Tiergeschichten

Jetzt bin ich seit einer Woche wieder zu Hause und denke noch oft ans Elsass zurück. Ich würde gern wieder dahin fahren und dort in Ruhe die alten Stätten und die Pflanzen erkunden.

In der Nähe unseres Dorfes trafen wir bei einem Gehöft auf eine sehr kleine rot-weiß getigerte Katze, vielleicht vier Wochen alt, die uns begrüßte, um meine Beine strich und dann auf Schritt und Tritt folgte. Dann zeigten sich auch ihre Geschwister, die auf einem Holzstapel zwischen Obstbäumen saßen und nicht so zutraulich wie ihr kleiner Bruder oder ihre kleine Schwester waren. Ihre Mutter beobachete uns von Weitem. Nachdem wir ausführlich mit dem kleinen Wesen geschmust hatten, setzten wir unseren Weg fort und das Tier folgte uns. Ich fing an mir Sorgen zu machen. Würde es uns immer weiter begleiten? Und wie würde es zurück zu seiner Familie kommen? Ich weiß ja, daß Katzen einen enormen Orientierungssinn haben, aber diese war so klein und schien uns immer weiter folgen zu wollen. Dann hörten wir lautes Rufen: eins der Katzengeschwister kam hinter uns her und rief. Das Kleine drehte um und ging zu seiner Familie zurück. Es war so schön und rührend, daß dieses Tier keine Scheu vor uns Menschen hatte.

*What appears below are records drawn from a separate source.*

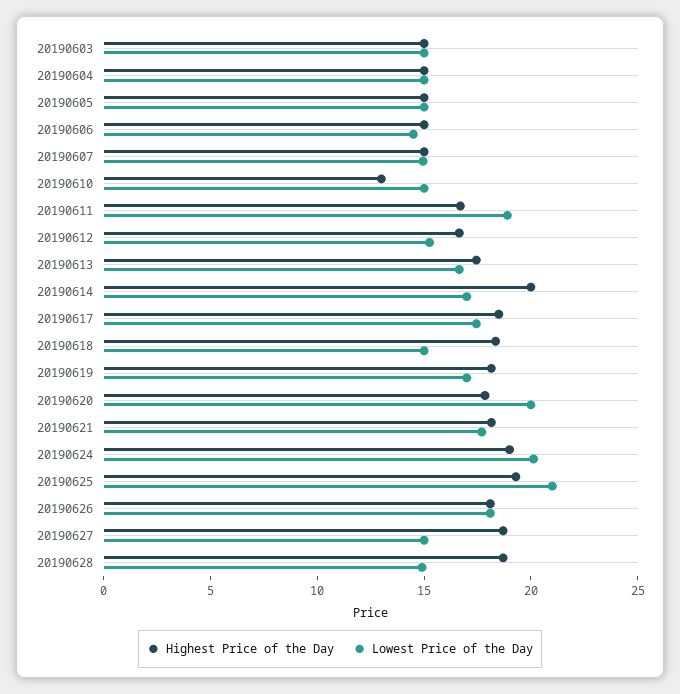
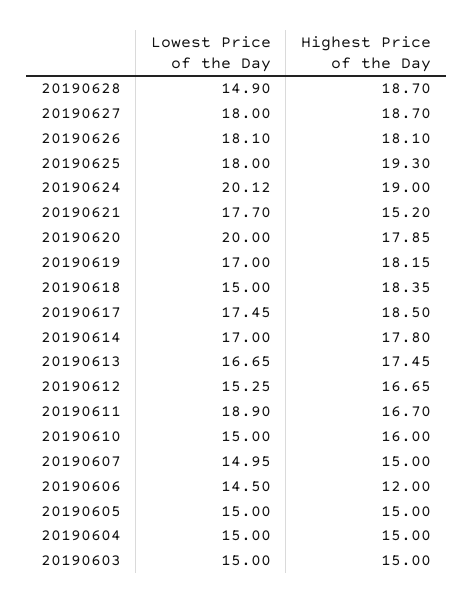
  {
    "Highest Price of the Day": {
      "20190603": 15,
      "20190604": 15,
      "20190605": 15,
-     "20190606": 15,
+     "20190606": 12,
      "20190607": 15,
-     "20190610": 13,
+     "20190610": 16,
      "20190611": 16.7,
      "20190612": 16.65,
      "20190613": 17.45,
-     "20190614": 20,
+     "20190614": 17.8,
      "20190617": 18.5,
      "20190618": 18.35,
      "20190619": 18.15,
      "20190620": 17.85,
-     "20190621": 18,
+     "20190621": 15.2,
      "20190624": 19,
      "20190625": 19.3,
      "20190626": 18.1,
      "20190627": 18.7,
      "20190628": 18.7
    },
    "Lowest Price of the Day": {
      "20190603": 15,
      "20190604": 15,
      "20190605": 15,
      "20190606": 14.5,
      "20190607": 14.95,
      "20190610": 15,
      "20190611": 18.9,
      "20190612": 15.25,
      "20190613": 16.65,
      "20190614": 17,
      "20190617": 17.45,
      "20190618": 15,
      "20190619": 17,
      "20190620": 20,
      "20190621": 17.7,
      "20190624": 20.12,
-     "20190625": 21,
+     "20190625": 18,
      "20190626": 18.1,
-     "20190627": 15,
+     "20190627": 18,
      "20190628": 14.9
    }
  }

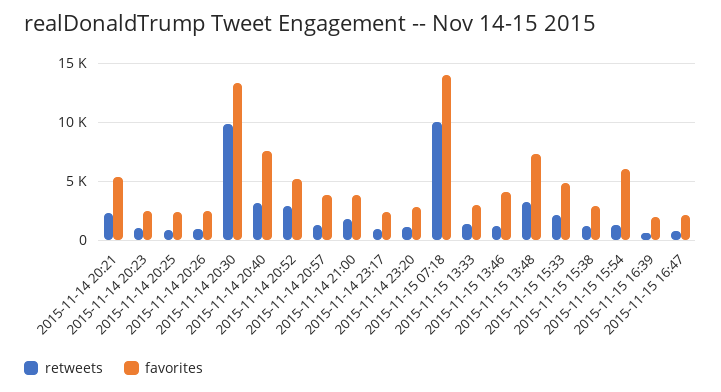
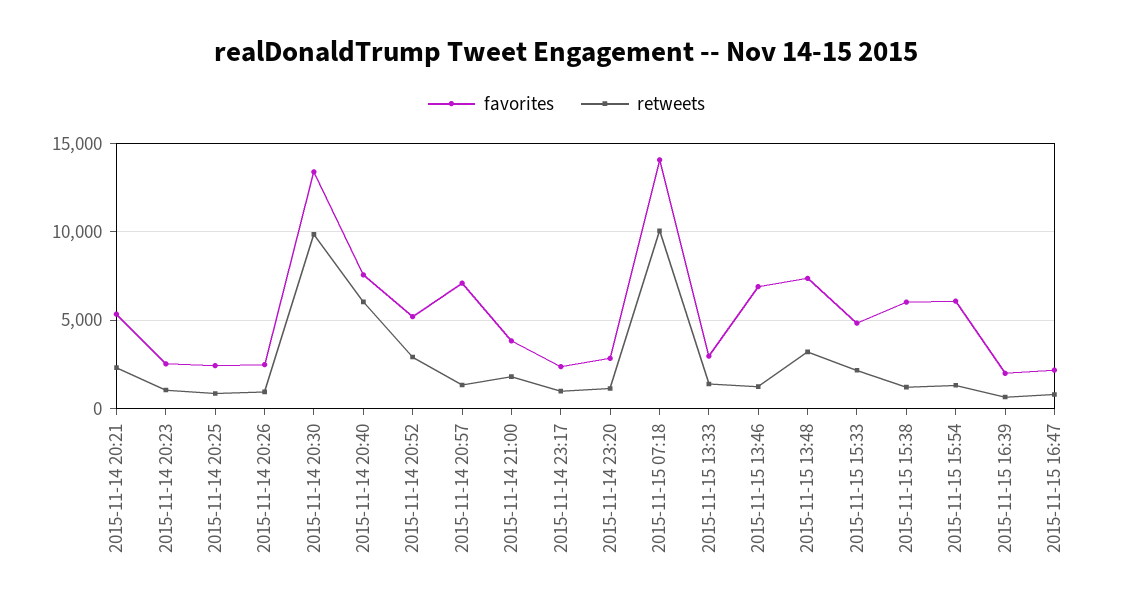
  {
    "retweets": {
      "2015-11-14 20:21": 2500,
      "2015-11-14 20:23": 1000,
      "2015-11-14 20:25": 1000,
      "2015-11-14 20:26": 1000,
      "2015-11-14 20:30": 10000,
-     "2015-11-14 20:40": 3000,
+     "2015-11-14 20:40": 6000,
      "2015-11-14 20:52": 3000,
      "2015-11-14 20:57": 1500,
      "2015-11-14 21:00": 2000,
      "2015-11-14 23:17": 1000,
      "2015-11-14 23:20": 1000,
      "2015-11-15 07:18": 10000,
      "2015-11-15 13:33": 1500,
      "2015-11-15 13:46": 1000,
      "2015-11-15 13:48": 3000,
      "2015-11-15 15:33": 2000,
      "2015-11-15 15:38": 1000,
      "2015-11-15 15:54": 1500,
      "2015-11-15 16:39": 500,
      "2015-11-15 16:47": 1000
    },
    "favorites": {
      "2015-11-14 20:21": 5500,
      "2015-11-14 20:23": 2500,
      "2015-11-14 20:25": 2500,
      "2015-11-14 20:26": 2500,
      "2015-11-14 20:30": 13500,
      "2015-11-14 20:40": 7500,
      "2015-11-14 20:52": 5000,
-     "2015-11-14 20:57": 4000,
+     "2015-11-14 20:57": 7000,
      "2015-11-14 21:00": 4000,
      "2015-11-14 23:17": 2500,
      "2015-11-14 23:20": 3000,
      "2015-11-15 07:18": 14000,
      "2015-11-15 13:33": 3000,
-     "2015-11-15 13:46": 4000,
+     "2015-11-15 13:46": 7000,
      "2015-11-15 13:48": 7500,
      "2015-11-15 15:33": 5000,
-     "2015-11-15 15:38": 3000,
+     "2015-11-15 15:38": 6000,
      "2015-11-15 15:54": 6000,
      "2015-11-15 16:39": 2000,
      "2015-11-15 16:47": 2000
    }
  }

Der Maennelstein, von dem wir bis zum Schwarzwald sehen konnten

Auf der Suche nach dem Jardin des Fées haben wir uns verirrt. Vielleicht lag es an ungenügender Ausschilderung, vielleicht hatten wir beide etwas übersehen, vielleicht wollten die Feen uns nicht empfangen, jedenfalls entschieden wir am späten Nachmittag den Rückweg anzutreten. Wir hatten uns mittlerweile weit von unserem Ausgangspunkt im Ort Lutzelhouse entfernt und kamen unbeabsichtigt am Rande von Urmatt wieder in bewohntes Gebiet. Von dort ging es dann nochmal mit müden Füßen auf Asphaltstraßen einige Kilometer Richtung Auto. An einer Straßenkreuzung entdeckte K. einen Spatz auf der Straße. Er lag auf dem Bauch, einen Flügel seltsam abgespreizt, und atmete sichtbar. Einen Schritt weiter lag der nächste Spatz auf dem Rücken, die kleine Füße angewinkelt. Auch er atmete und sah uns blinzelnd aus glänzenden Augen an. Was war geschehen? Vermutlich waren beide gegen ein vorbeifahrendes Auto geflogen. Sollten oder konnten wir etwas tun? Ich war so erschöpft und konnte keinen klaren Gedanken mehr fassen und sagte zu K.: „Wir können sie hier nur in Ruhe sterben lassen.“ Wir gingen weiter, jede mit schweren Gedanken. Meine Tochter fragte: „Wäre es nicht besser gewesen, die beiden an die Seite zu legen, damit kein Auto über sie fährt?“ Ja, vielleicht. Vielleicht auch nicht. K. schlug vor, die Vögel in Sicherheit zu bringen, wenn wir mit dem Auto an dieser Stelle vorbeikämen. Das war nach etwa 20 Minuten. Beide Vögel waren verschwunden. Keine toten Vögel, keine Spur auf dem Asphalt. Langsam kam zögernde Erleichterung: sehr wahrscheinlich hatten die Tiere sich wieder berappelt und waren weggeflogen. Ich habe das vor einigen Jahren mal mit einem Buntspecht erlebt, der mit lautem Knall gegen eins meiner Küchenfenster geflogen war und draußen im Kies lag, lebendig, aber sichtlich benommen. Glücklicherweise hielt sich die Katze drinnen auf. Ab und zu sah ich nach dem Vogel, der schwer atmete und offensichtlich damit beschäftigt war, sich wieder zu sortieren. Irgendwann war er dann weg.